Japan Approves Energy Plan Reinstating Nuclear Power
Japan's Cabinet on Friday approved a new energy policy, reversing the previous government's plans to gradually mothball nuclear power plants following the 2011 Fukushima disaster.
The plan defines nuclear as an "important baseload power source" and also says Japan will do as much as possible to increase renewable energy supplies, Industry Minister Toshimitsu Motegi told a news conference after the Cabinet meeting.

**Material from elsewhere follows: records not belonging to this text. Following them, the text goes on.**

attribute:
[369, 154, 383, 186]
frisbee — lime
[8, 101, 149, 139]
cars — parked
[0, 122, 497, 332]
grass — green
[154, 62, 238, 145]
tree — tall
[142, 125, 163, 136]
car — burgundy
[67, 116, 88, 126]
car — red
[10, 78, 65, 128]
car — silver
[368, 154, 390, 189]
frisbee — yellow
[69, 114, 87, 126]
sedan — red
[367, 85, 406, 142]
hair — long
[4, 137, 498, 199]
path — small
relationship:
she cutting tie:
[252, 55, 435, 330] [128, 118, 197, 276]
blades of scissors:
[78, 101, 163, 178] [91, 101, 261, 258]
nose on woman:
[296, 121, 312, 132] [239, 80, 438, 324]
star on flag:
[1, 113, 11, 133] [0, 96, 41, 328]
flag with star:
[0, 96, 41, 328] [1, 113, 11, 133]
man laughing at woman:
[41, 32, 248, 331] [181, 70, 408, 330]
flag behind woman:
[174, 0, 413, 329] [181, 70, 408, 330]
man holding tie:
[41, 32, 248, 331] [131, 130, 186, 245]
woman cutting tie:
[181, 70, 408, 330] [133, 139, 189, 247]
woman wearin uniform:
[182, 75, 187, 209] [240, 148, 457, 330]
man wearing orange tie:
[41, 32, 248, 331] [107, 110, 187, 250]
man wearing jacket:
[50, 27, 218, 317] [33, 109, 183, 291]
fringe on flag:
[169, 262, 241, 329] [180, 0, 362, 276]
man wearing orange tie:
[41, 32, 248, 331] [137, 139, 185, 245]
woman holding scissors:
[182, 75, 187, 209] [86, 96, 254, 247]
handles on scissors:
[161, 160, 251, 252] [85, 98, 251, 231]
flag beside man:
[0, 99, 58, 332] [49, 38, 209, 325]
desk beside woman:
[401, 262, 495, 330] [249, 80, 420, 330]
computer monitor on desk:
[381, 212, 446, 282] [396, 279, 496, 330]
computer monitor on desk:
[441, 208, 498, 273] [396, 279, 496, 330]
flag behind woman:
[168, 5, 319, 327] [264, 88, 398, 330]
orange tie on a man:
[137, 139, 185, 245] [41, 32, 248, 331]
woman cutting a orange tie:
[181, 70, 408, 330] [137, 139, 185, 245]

The decision to reinstate nuclear power is likely to be unpopular and Prime Minister Shinzo Abe had to spend months convincing sceptical members of his ruling Liberal Democratic Party as well coalition partner New Komeito, which opposes atomic energy, to accept the final draft of the plan.
The public has turned against nuclear power after watching Tokyo Electric Power Co's struggle to deal with the disaster at its Fukushima Daiichi station following a massive earthquake and tsunami in March 2011.
The crisis was the worst since the Chernobyl disaster in 1986 and all reactors in Japan have been shut for safety checks with no schedule for restarts. Recent polls put opposition to nuclear restarts at about two-to-one over support.
The Democratic Party of Japan decided on an energy policy that set targets for renewable energy and pledged to phase out nuclear power but was swept from power by the LDP at the end of 2012.
The plan may also be too little too late for the country's moribund atomic industry, which is floundering under the weight of estimated losses of almost $50 billion, forcing two utilities to ask the government for capital last week.
They've had to pay out almost $90 billion on replacement fossil fuels and reportedly spent an estimated 1.6 trillion yen ($16 billion) on nuclear plant upgrades to meet new safety guidelines.
A recent Reuters analysis shows as many as two-thirds of the country's 48 idled nuclear reactors may have to be mothballed because of the high cost of further upgrades, local opposition or seismic risks.
"I think it is unavoidable that the Japanese utilities will write off most of their nuclear 'assets' and move on," said Mycle Schneider, a Paris-based independent energy consultant.